Io odio andare dal dottore. 5 anni che non sono quasi mai malato. Nonostante un paio di crisi in cui non potevo quasi più urinare, non sono mai andato a vedere il dottore perché bere l’acqua funziona sempre. Tornato dal Cammino di Santiago, mi ritrovo a lavoro. Il secondo giorno, succede la crisi. Non posso più urinare. Quattro ore a girare in tondo e bere tre litri d’acqua, non ce la posso più. Direzione l’ospedale.
Dopo tre tentativi infruttuosi col catetere per svuotare la vescica, mi dicono che mi devono aprire la pancia perché non c’è altro modo: NOOOOO. Va bene, la mente decide: io posso fare la pipi. E la faccio!
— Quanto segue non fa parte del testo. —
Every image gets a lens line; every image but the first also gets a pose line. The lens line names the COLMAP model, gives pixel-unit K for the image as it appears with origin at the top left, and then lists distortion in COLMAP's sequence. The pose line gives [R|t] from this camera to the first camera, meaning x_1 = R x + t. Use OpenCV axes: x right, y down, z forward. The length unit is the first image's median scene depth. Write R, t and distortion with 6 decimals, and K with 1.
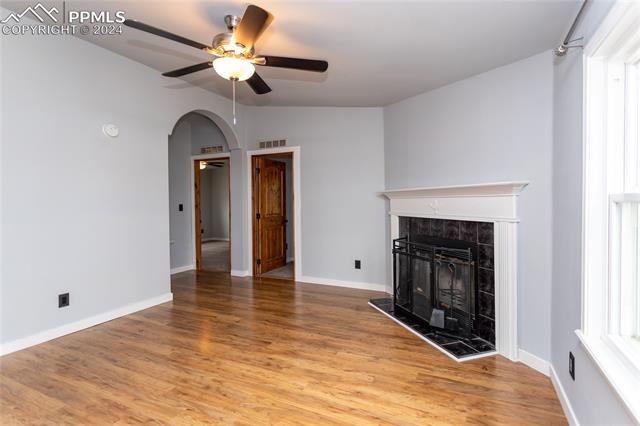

Ho 28 anni e questo essendo un problema da vecchi i dottori non mi sanno dare spiegazioni. Finché non mi fanno l’ispezione uretrale. Senza nessuna traccia d’infezione, il mio canale si è ridotto del 99 %! Come mai ? Non avrò mai la risposta. Perché riesco talvolta a fare la pipi e non riesco in altre circostanze? Un mistero. Sherlock, ti aspetto !

Dopo aver fatto la pipì stavo bene ma il problema poteva tornare il giorno dopo. Quindi, ho deciso di accettare l’intervento per espandere il canale con un laser. Comunque avevo una paura della madonna. I rischi ? Infertilità, incontinenza, niente eiaculazione. Ho 28 anni ragazzi e non faccio l’amore da 2 anni, perché mi succede questo? Sopratutto, ero in Germania ! Io non sapevo parlare di pisello in tedesco, grazie mille.
C’è stata più paura che male. Un’ intervento, 1 settimana col catetere (che non mi impediva di organizzare una festa a casa mia il sabato seguente) e poi ero libero, libero !

Non ho avuto nessuna conseguenza. Oggi funziona tutto bene. Però non hanno saputo dirmi cos’è successo. Ho avuto la fortuna di avere una visita dei miei genitori e di mia sorella durante quel periodo. Già che amo la mia famiglia, il loro sostegno è stato indimenticabile. Lo stesso per gli amici che mi portavano il cibo ogni giorno perché non morissi di fame in ospedale.

La lezione che ho imparato è che anche se va bene non volere ammettere di essere malato con le piccole cose, uno deve ascoltare il suo corpo. Ho visto segnali precursori e non li ho considerati. Devo prendere anche cura di me invece di dare agli altri. Anche se il sostegno degli altri mi ha aiutato tantissimo in quei giorni… E vabbene, io accetto la mia sessualità (gay) ma non mi piace quasi nessuno. Dopo quell’esperienza con cui pensavo forse di non essere mai più in grado di usare il mio pisello, ho capito che devo sfruttare in qualche modo la mia gioventù ed incontrare più gente a livello sessuale per conoscermi di più e andare oltre l’amicizia nelle mie relazioni. Forse mi sono bloccato perché non sono al mio agio col sesso. Sei mesi più tardi, ho fatto qualche Tinder Date infruttuosi, vediamo un po cosa mi riserva il 2017.